- Category: Energy Efficiency
10 Jan 2013
- Published on Thursday, 10 January 2013 09:24
- Hits (940)
The soft twinkling of fireflies in the night sky may awaken thoughts of romance in poets and lovers, but for an international group of scientists, it could spur the creation of a better light-emitting diode.
Fireflies’ lanterns, the bioluminescent organs on their abdomens, light up to help the insects attract both mates and prey. By studying the internal structure of these organs, a team of researchers from Belgium, France and Canada were able to increase the light extraction of an L.E.D.
By mimicking a pattern of jagged scales found on the exoskeleton of fireflies, the created an L.E.D. overlayer that could raise light extraction by up to 55 percent. The overlayer can be easily tailored with existing diode designs for more energy efficient lighting.
In a firefly, light is produced through a chemical reaction that happens in special cells called photocycles. This light is then emitted through a part of the insect’s exoskeleton called the cuticle.
Usually, light travels slower through the cuticle than it does through air. The mismatch means some of the light is reflected back, however, some fireflies’ cuticles posses a unique jagged surface geometry which minimizes these internal reflections, allowing more light to escape for a brighter glow.

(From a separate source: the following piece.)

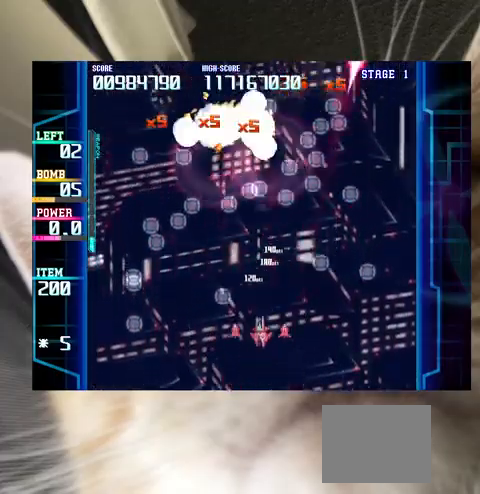
{"keys": ["right", "up", "z"], "events": [[367, "left", "up"], [433, "right", "down"]]}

The researchers took a closer look at the cuticles of fireflies from the genus Photuris, found in Latin America and the United States.
They found that some of the cuticles are covered with large, jagged edge scales that they liken to the shape of a factory roof – protruding and tilted. These protrusions raise off the scale at a height of approximately 3 micrometers every 10 micrometers.
The researchers duplicated this pattern in their L.E.D. overlayer by depositing a layer of light-sensitive-material on top of the L.E.D.s then exposing sections a laser. The laser etched out protrusions to a height and width of 5 micrometers for maximum light extraction.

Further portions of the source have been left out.